Aumento de TV a cabo do grupo Clarín pode ser vetado


De Vido lembrou que não é a primeira vez que a Shell faz “essas coisas” e que o governo está “atuando com firmeza para frear esse tipo de iniciativa”:


— Mais do que o gerente de uma companhia estrangeira, ele (Aranguren) parece um dirigente político opositor.


Segundo informações extraoficiais, a equipe de Moreno também aprovará uma resolução para impedir um aumento de 16% na tarifa da TV a cabo da Cablevision, empresa do grupo Clarín, também considerado inimigo pelo governo Kirchner. Segundo um alto executivo de uma importante empresa argentina, que pediu para não ser identificado, “tudo isso faz parte da estratégia política da Casa Rosada, num ano eleitoral (as presidenciais serão em outubro)”.
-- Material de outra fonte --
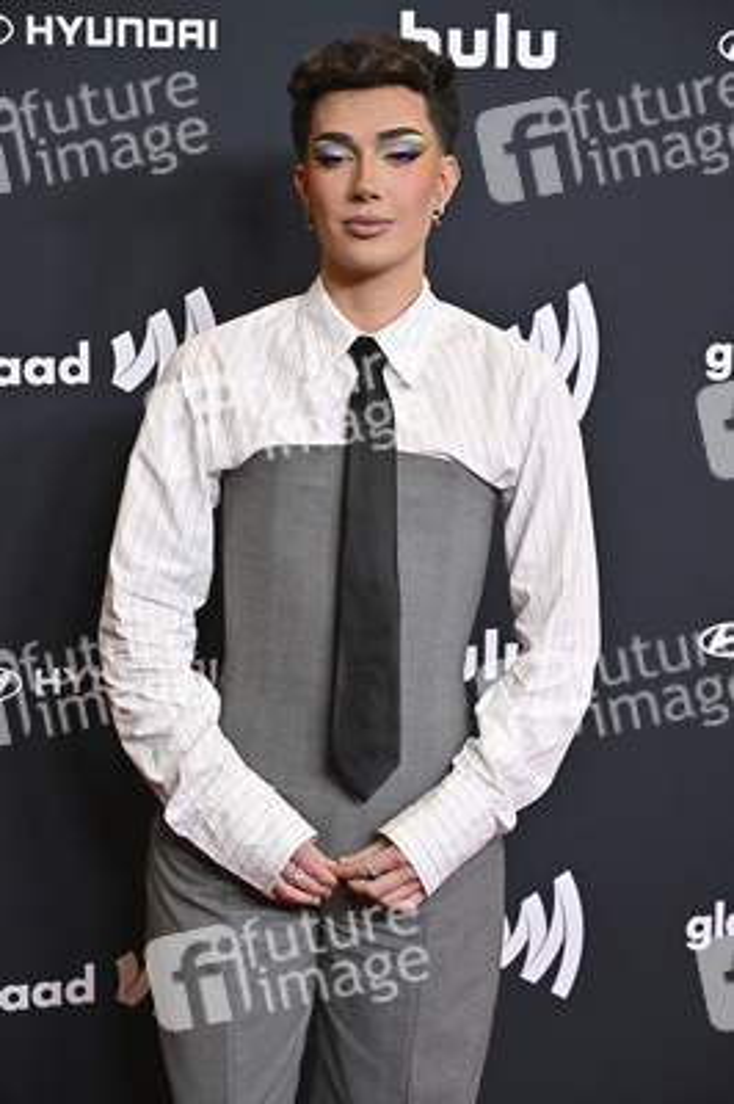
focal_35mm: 74
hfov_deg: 18.4
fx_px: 2267
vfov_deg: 27.4
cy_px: 552
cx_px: 367
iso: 4000
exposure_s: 1/250
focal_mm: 74
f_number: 5.6
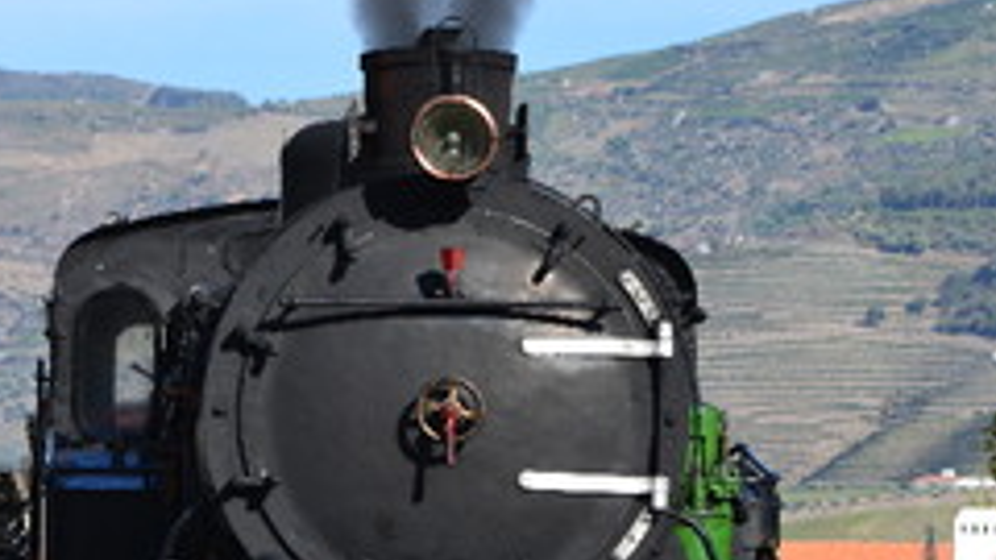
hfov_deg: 6.6
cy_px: 344
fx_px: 8636
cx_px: 494
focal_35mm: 327
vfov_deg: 3.7
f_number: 11
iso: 400
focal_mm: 100
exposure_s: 1/400
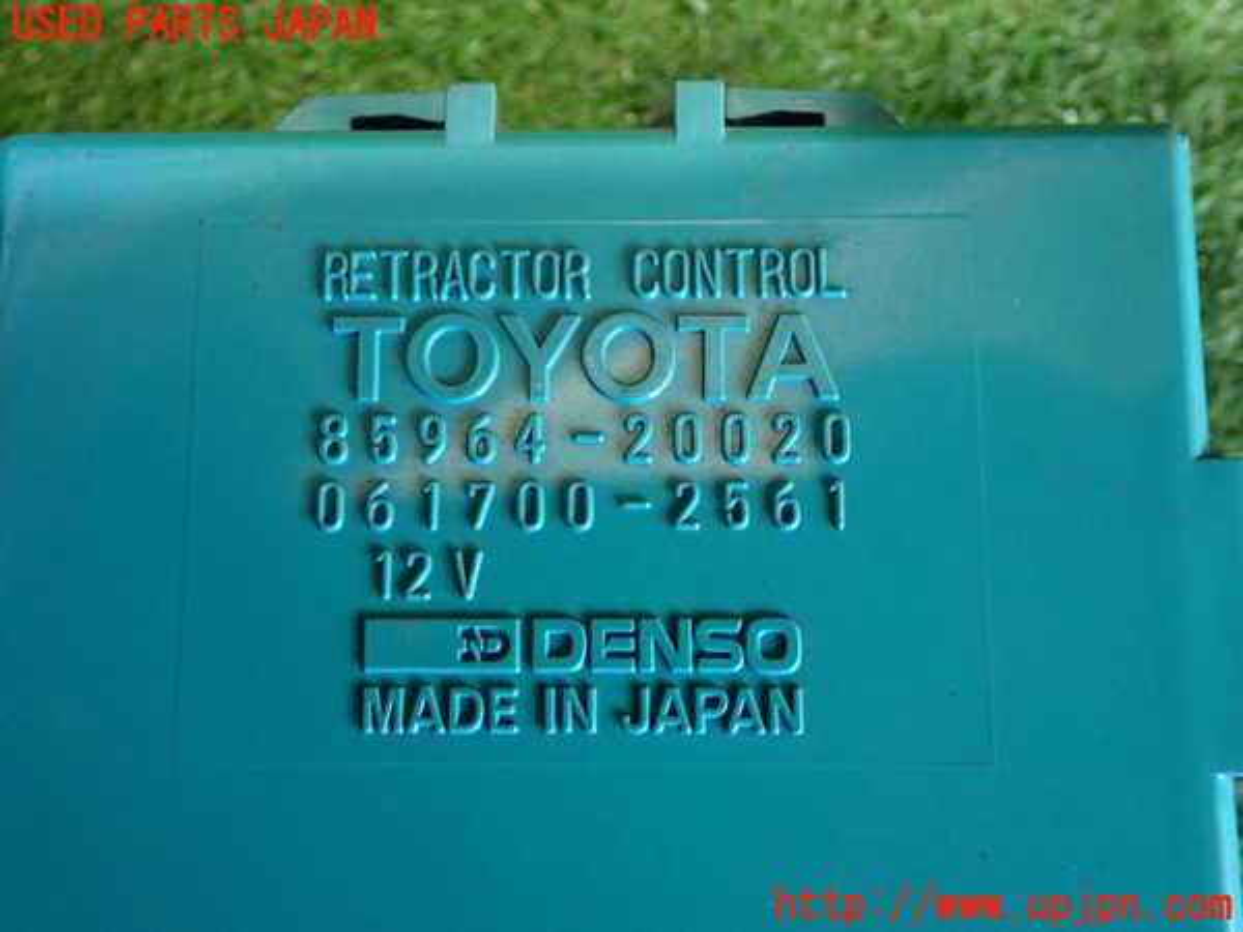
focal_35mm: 44
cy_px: 466
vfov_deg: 32.9
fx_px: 1580
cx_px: 622
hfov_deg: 42.9
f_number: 2.9
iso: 800
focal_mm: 7.84
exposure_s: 1/20
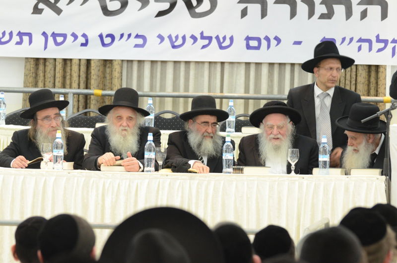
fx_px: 1915
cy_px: 132
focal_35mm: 174
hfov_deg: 11.8
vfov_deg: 7.9
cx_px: 198
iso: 1600
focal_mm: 116
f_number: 5.6
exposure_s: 1/50
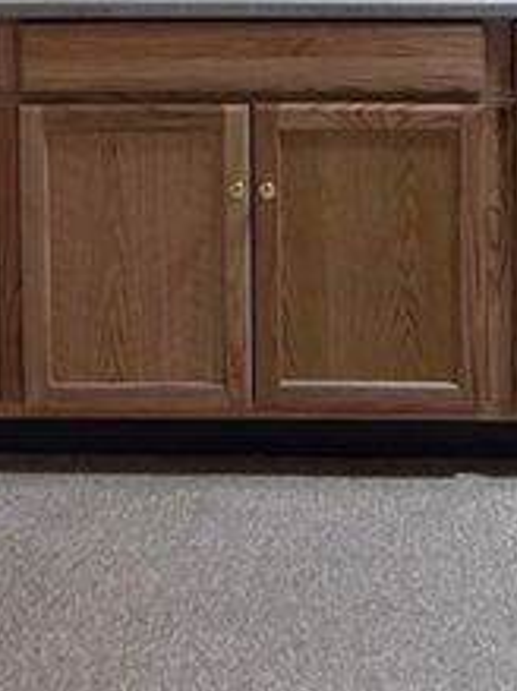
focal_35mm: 73
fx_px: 1455
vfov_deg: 24.4
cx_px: 252
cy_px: -121
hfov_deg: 20.1
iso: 200
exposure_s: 1/60
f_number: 1.78
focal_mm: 6.76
— Essas medidas não fazem qualquer sentido, elas só podem ser entendidas como ações políticas do governo contra empresas que eles consideram adversárias — disse o empresário.


O conflito entre o Executivo e a Shell nasceu em 2005, no governo do ex-presidente Néstor Kirchner (2003-2007). Na época, a companhia elevara o preço de seus produtos e recebera, como resposta oficial, a convocatória a um boicote nacional liderado pessoalmente por Kirchner. Em discurso no palácio de governo, o ex-presidente pediu aos argentinos que não comprassem “nem uma lata de óleo” da Shell.


Nos últimos anos, a empresa e seu presidente foram alvo de quase 60 denúncias na Justiça apresentadas por autoridades do governo. Paralelamente, Aranguren também recorreu aos tribunais para solicitar a intervenção da Justiça a favor da empresa, quando, por exemplo, a secretaria de Moreno ordenou a anulação de um outro reajuste de preços, no ano passado.


Em setembro de 2010, o presidente da Shell questionou o silêncio dos empresários locais diante de “claras ações da Casa Rosada contra o setor privado”.


— Nos últimos dias, talvez com certo atraso, percebemos, como dizia o pastor alemão Martin Niejmoller, que estão batendo na nossa porta — disse.


Naquele momento, importantes empresas do país estavam mergulhadas em conflitos com o governo e com sindicatos aliados à Casa Rosada. O governo anunciara o cancelamento da concessão da Fibertel, fornecedora de internet do grupo Clarín, e a Siderar, fabricante de tubos de aço do grupo Techint, sofrera bloqueios organizados pelo sindicato dos caminhoneiros.